### EXERCISE DIRECTIONS
Output the lines of the entries below as a Markdown table with the columns "Row" and "Line", starting at the first line and ending at the line containing "dinom maja objavila", both included. Number each row and leave out blank lines.
___ RECORDS FOR THIS EXERCISE ___
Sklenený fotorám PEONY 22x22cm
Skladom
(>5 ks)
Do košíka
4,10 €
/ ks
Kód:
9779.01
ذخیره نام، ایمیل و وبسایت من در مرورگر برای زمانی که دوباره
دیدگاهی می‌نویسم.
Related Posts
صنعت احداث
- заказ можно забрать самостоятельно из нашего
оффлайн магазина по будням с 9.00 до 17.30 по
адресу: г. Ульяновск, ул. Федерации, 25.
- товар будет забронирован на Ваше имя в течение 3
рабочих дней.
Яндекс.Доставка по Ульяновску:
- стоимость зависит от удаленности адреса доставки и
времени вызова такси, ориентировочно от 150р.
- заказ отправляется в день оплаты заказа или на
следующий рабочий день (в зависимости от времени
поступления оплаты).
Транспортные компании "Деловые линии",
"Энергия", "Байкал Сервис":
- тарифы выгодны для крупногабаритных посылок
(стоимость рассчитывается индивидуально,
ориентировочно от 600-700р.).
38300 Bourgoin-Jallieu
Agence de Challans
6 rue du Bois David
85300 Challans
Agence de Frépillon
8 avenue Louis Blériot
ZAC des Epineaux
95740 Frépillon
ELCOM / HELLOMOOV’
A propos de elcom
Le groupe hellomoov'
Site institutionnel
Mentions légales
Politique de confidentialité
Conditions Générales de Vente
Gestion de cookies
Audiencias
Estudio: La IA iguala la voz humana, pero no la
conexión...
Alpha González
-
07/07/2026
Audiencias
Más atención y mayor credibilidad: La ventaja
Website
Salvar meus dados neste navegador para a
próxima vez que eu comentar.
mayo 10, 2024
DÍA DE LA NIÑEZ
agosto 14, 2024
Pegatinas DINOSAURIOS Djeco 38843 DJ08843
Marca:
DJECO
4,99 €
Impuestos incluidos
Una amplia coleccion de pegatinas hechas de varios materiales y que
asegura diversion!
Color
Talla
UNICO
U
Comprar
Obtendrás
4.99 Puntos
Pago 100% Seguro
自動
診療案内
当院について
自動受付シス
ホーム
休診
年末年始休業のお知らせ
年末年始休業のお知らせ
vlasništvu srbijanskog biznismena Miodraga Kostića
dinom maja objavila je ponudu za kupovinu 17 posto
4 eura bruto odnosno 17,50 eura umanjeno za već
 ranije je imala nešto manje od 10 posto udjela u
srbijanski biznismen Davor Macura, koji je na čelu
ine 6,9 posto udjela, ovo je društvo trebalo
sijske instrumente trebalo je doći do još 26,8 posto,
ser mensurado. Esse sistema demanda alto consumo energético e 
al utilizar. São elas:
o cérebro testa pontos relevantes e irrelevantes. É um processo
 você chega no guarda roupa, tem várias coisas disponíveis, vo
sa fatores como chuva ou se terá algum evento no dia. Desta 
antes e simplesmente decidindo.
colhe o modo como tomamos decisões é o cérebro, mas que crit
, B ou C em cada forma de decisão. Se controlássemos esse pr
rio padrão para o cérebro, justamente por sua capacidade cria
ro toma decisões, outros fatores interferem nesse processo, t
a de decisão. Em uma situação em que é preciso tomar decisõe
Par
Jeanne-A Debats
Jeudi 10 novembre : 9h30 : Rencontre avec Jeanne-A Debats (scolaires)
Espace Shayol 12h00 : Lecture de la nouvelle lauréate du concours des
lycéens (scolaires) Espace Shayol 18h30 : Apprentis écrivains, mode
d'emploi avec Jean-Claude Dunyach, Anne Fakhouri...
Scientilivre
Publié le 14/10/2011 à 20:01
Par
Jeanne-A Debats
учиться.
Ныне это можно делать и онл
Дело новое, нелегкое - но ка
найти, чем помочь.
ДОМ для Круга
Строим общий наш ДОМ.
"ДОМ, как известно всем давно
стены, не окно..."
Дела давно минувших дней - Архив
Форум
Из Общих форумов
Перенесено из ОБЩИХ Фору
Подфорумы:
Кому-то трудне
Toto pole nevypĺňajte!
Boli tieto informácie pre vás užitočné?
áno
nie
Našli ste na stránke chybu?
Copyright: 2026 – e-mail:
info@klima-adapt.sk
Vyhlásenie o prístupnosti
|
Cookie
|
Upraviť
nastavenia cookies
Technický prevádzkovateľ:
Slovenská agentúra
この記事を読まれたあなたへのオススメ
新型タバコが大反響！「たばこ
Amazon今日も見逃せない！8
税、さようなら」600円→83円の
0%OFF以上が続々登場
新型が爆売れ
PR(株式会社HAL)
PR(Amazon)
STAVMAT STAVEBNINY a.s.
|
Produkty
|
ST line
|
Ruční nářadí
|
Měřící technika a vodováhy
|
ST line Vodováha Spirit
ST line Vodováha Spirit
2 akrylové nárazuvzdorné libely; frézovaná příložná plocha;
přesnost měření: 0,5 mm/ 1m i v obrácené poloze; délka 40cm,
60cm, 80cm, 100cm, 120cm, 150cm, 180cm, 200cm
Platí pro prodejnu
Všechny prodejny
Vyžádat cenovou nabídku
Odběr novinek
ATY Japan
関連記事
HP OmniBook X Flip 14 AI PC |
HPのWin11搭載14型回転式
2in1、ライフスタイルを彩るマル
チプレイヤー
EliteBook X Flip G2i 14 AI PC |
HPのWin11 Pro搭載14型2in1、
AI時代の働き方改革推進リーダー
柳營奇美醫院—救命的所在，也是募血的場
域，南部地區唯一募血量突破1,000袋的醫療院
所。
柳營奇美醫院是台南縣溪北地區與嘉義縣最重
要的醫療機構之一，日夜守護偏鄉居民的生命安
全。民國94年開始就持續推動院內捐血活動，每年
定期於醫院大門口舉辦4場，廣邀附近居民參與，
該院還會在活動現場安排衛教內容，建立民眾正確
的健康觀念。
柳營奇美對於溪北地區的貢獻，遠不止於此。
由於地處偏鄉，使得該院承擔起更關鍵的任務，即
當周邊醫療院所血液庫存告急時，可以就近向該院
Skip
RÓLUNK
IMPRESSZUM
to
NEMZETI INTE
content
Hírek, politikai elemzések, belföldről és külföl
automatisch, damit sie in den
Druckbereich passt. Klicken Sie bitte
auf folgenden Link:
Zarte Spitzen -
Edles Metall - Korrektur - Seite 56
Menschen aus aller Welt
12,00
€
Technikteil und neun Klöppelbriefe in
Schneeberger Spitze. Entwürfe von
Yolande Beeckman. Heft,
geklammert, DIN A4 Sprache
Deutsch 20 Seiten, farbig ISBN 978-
___
### ANSWER FOR THIS EXERCISE
| Row | Line |
|---|---|
| 1 | Sklenený fotorám PEONY 22x22cm |
| 2 | Skladom |
| 3 | (>5 ks) |
| 4 | Do košíka |
| 5 | 4,10 € |
| 6 | / ks |
| 7 | Kód: |
| 8 | 9779.01 |
| 9 | ذخیره نام، ایمیل و وبسایت من در مرورگر برای زمانی که دوباره |
| 10 | دیدگاهی می‌نویسم. |
| 11 | Related Posts |
| 12 | صنعت احداث |
| 13 | - заказ можно забрать самостоятельно из нашего |
| 14 | оффлайн магазина по будням с 9.00 до 17.30 по |
| 15 | адресу: г. Ульяновск, ул. Федерации, 25. |
| 16 | - товар будет забронирован на Ваше имя в течение 3 |
| 17 | рабочих дней. |
| 18 | Яндекс.Доставка по Ульяновску: |
| 19 | - стоимость зависит от удаленности адреса доставки и |
| 20 | времени вызова такси, ориентировочно от 150р. |
| 21 | - заказ отправляется в день оплаты заказа или на |
| 22 | следующий рабочий день (в зависимости от времени |
| 23 | поступления оплаты). |
| 24 | Транспортные компании "Деловые линии", |
| 25 | "Энергия", "Байкал Сервис": |
| 26 | - тарифы выгодны для крупногабаритных посылок |
| 27 | (стоимость рассчитывается индивидуально, |
| 28 | ориентировочно от 600-700р.). |
| 29 | 38300 Bourgoin-Jallieu |
| 30 | Agence de Challans |
| 31 | 6 rue du Bois David |
| 32 | 85300 Challans |
| 33 | Agence de Frépillon |
| 34 | 8 avenue Louis Blériot |
| 35 | ZAC des Epineaux |
| 36 | 95740 Frépillon |
| 37 | ELCOM / HELLOMOOV’ |
| 38 | A propos de elcom |
| 39 | Le groupe hellomoov' |
| 40 | Site institutionnel |
| 41 | Mentions légales |
| 42 | Politique de confidentialité |
| 43 | Conditions Générales de Vente |
| 44 | Gestion de cookies |
| 45 | Audiencias |
| 46 | Estudio: La IA iguala la voz humana, pero no la |
| 47 | conexión... |
| 48 | Alpha González |
| 49 | - |
| 50 | 07/07/2026 |
| 51 | Audiencias |
| 52 | Más atención y mayor credibilidad: La ventaja |
| 53 | Website |
| 54 | Salvar meus dados neste navegador para a |
| 55 | próxima vez que eu comentar. |
| 56 | mayo 10, 2024 |
| 57 | DÍA DE LA NIÑEZ |
| 58 | agosto 14, 2024 |
| 59 | Pegatinas DINOSAURIOS Djeco 38843 DJ08843 |
| 60 | Marca: |
| 61 | DJECO |
| 62 | 4,99 € |
| 63 | Impuestos incluidos |
| 64 | Una amplia coleccion de pegatinas hechas de varios materiales y que |
| 65 | asegura diversion! |
| 66 | Color |
| 67 | Talla |
| 68 | UNICO |
| 69 | U |
| 70 | Comprar |
| 71 | Obtendrás |
| 72 | 4.99 Puntos |
| 73 | Pago 100% Seguro |
| 74 | 自動 |
| 75 | 診療案内 |
| 76 | 当院について |
| 77 | 自動受付シス |
| 78 | ホーム |
| 79 | 休診 |
| 80 | 年末年始休業のお知らせ |
| 81 | 年末年始休業のお知らせ |
| 82 | vlasništvu srbijanskog biznismena Miodraga Kostića |
| 83 | dinom maja objavila je ponudu za kupovinu 17 posto |